* DATASET ENTRIES
━━━━━━━━━━

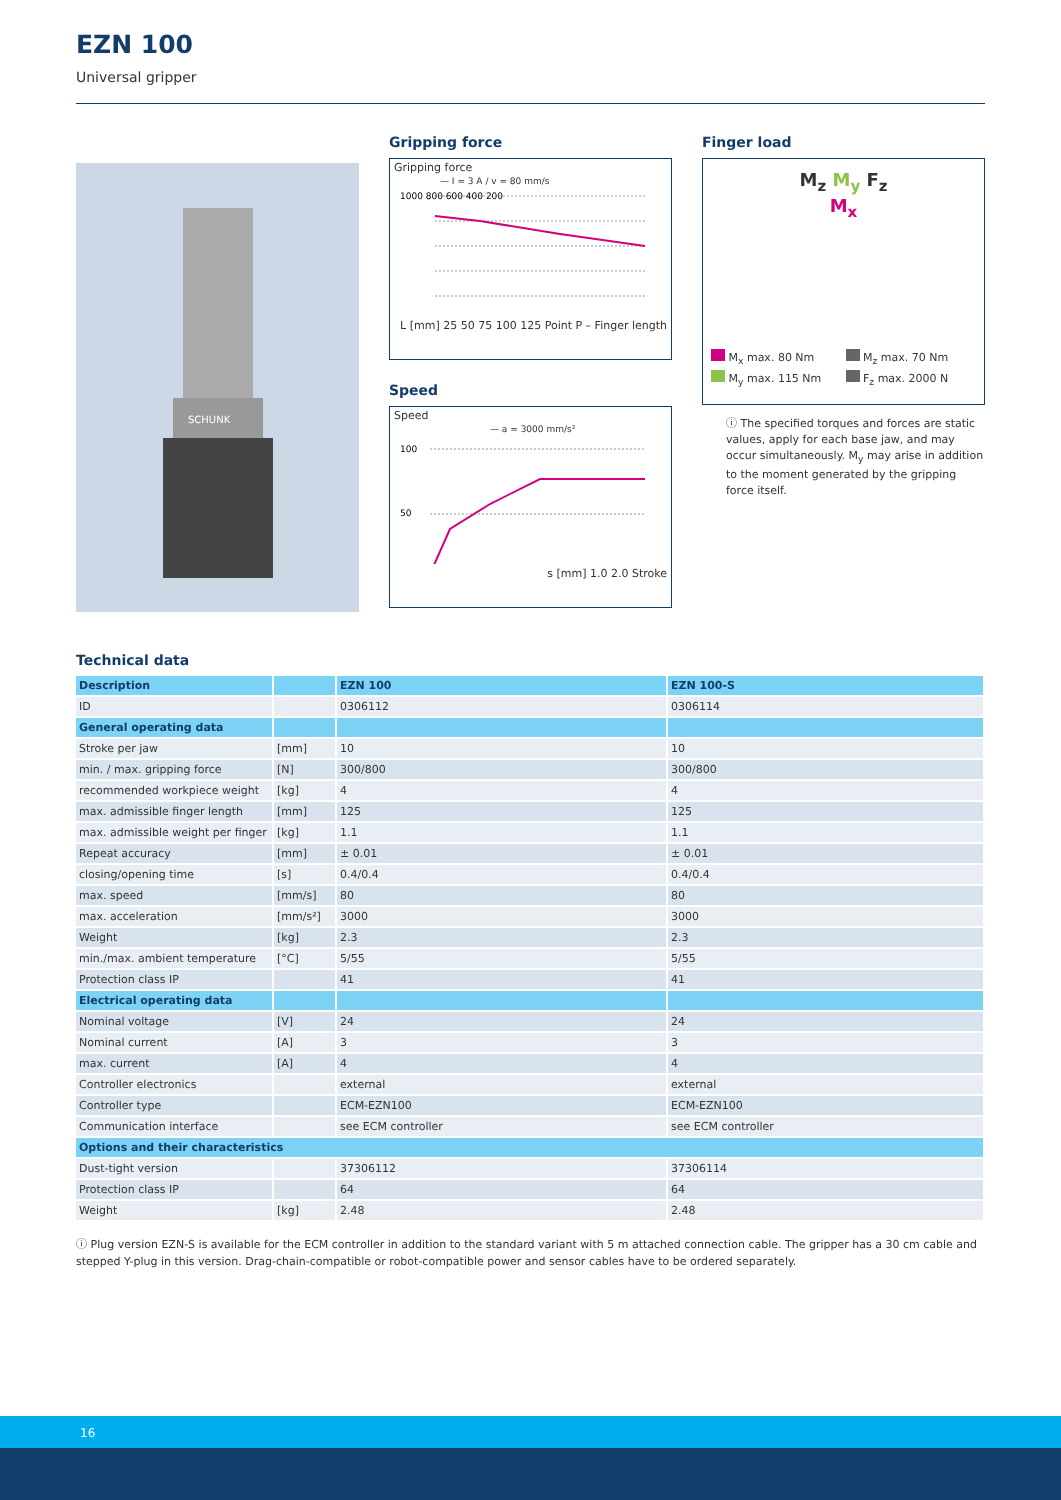EZN 100
Universal gripper
SCHUNK
Gripping force
Gripping force
— I = 3 A / v = 80 mm/s
1000 800 600 400 200
L [mm] 25 50 75 100 125 Point P – Finger length
Speed
Speed
— a = 3000 mm/s²
100
50
s [mm] 1.0 2.0 Stroke
Finger load
M<sub>z</sub> M<sub>y</sub> F<sub>z</sub>
M<sub>x</sub>
M<sub>x</sub> max. 80 Nm M<sub>z</sub> max. 70 Nm M<sub>y</sub> max. 115 Nm F<sub>z</sub> max. 2000 N
ⓘ The specified torques and forces are static values, apply for each base jaw, and may occur simultaneously. M<sub>y</sub> may arise in addition to the moment generated by the gripping force itself.
Technical data
| Description | | EZN 100 | EZN 100-S |
| --- | --- | --- | --- |
| ID | | 0306112 | 0306114 |
| General operating data | | | |
| Stroke per jaw | [mm] | 10 | 10 |
| min. / max. gripping force | [N] | 300/800 | 300/800 |
| recommended workpiece weight | [kg] | 4 | 4 |
| max. admissible finger length | [mm] | 125 | 125 |
| max. admissible weight per finger | [kg] | 1.1 | 1.1 |
| Repeat accuracy | [mm] | ± 0.01 | ± 0.01 |
| closing/opening time | [s] | 0.4/0.4 | 0.4/0.4 |
| max. speed | [mm/s] | 80 | 80 |
| max. acceleration | [mm/s²] | 3000 | 3000 |
| Weight | [kg] | 2.3 | 2.3 |
| min./max. ambient temperature | [°C] | 5/55 | 5/55 |
| Protection class IP | | 41 | 41 |
| Electrical operating data | | | |
| Nominal voltage | [V] | 24 | 24 |
| Nominal current | [A] | 3 | 3 |
| max. current | [A] | 4 | 4 |
| Controller electronics | | external | external |
| Controller type | | ECM-EZN100 | ECM-EZN100 |
| Communication interface | | see ECM controller | see ECM controller |
| Options and their characteristics | | | |
| Dust-tight version | | 37306112 | 37306114 |
| Protection class IP | | 64 | 64 |
| Weight | [kg] | 2.48 | 2.48 |
ⓘ Plug version EZN-S is available for the ECM controller in addition to the standard variant with 5 m attached connection cable. The gripper has a 30 cm cable and stepped Y-plug in this version. Drag-chain-compatible or robot-compatible power and sensor cables have to be ordered separately.
16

━━━━━━━━━━

* REQUIREMENT
In the copy, include all records verbatim but no images.

* REPLY
EZN 100
Universal gripper
SCHUNK
Gripping force
Gripping force
— I = 3 A / v = 80 mm/s
1000 800 600 400 200
L [mm] 25 50 75 100 125 Point P – Finger length
Speed
Speed
— a = 3000 mm/s²
100
50
s [mm] 1.0 2.0 Stroke
Finger load
M<sub>z</sub> M<sub>y</sub> F<sub>z</sub>
M<sub>x</sub>
M<sub>x</sub> max. 80 Nm M<sub>z</sub> max. 70 Nm M<sub>y</sub> max. 115 Nm F<sub>z</sub> max. 2000 N
ⓘ The specified torques and forces are static values, apply for each base jaw, and may occur simultaneously. M<sub>y</sub> may arise in addition to the moment generated by the gripping force itself.
Technical data
| Description | | EZN 100 | EZN 100-S |
| --- | --- | --- | --- |
| ID | | 0306112 | 0306114 |
| General operating data | | | |
| Stroke per jaw | [mm] | 10 | 10 |
| min. / max. gripping force | [N] | 300/800 | 300/800 |
| recommended workpiece weight | [kg] | 4 | 4 |
| max. admissible finger length | [mm] | 125 | 125 |
| max. admissible weight per finger | [kg] | 1.1 | 1.1 |
| Repeat accuracy | [mm] | ± 0.01 | ± 0.01 |
| closing/opening time | [s] | 0.4/0.4 | 0.4/0.4 |
| max. speed | [mm/s] | 80 | 80 |
| max. acceleration | [mm/s²] | 3000 | 3000 |
| Weight | [kg] | 2.3 | 2.3 |
| min./max. ambient temperature | [°C] | 5/55 | 5/55 |
| Protection class IP | | 41 | 41 |
| Electrical operating data | | | |
| Nominal voltage | [V] | 24 | 24 |
| Nominal current | [A] | 3 | 3 |
| max. current | [A] | 4 | 4 |
| Controller electronics | | external | external |
| Controller type | | ECM-EZN100 | ECM-EZN100 |
| Communication interface | | see ECM controller | see ECM controller |
| Options and their characteristics | | | |
| Dust-tight version | | 37306112 | 37306114 |
| Protection class IP | | 64 | 64 |
| Weight | [kg] | 2.48 | 2.48 |
ⓘ Plug version EZN-S is available for the ECM controller in addition to the standard variant with 5 m attached connection cable. The gripper has a 30 cm cable and stepped Y-plug in this version. Drag-chain-compatible or robot-compatible power and sensor cables have to be ordered separately.
16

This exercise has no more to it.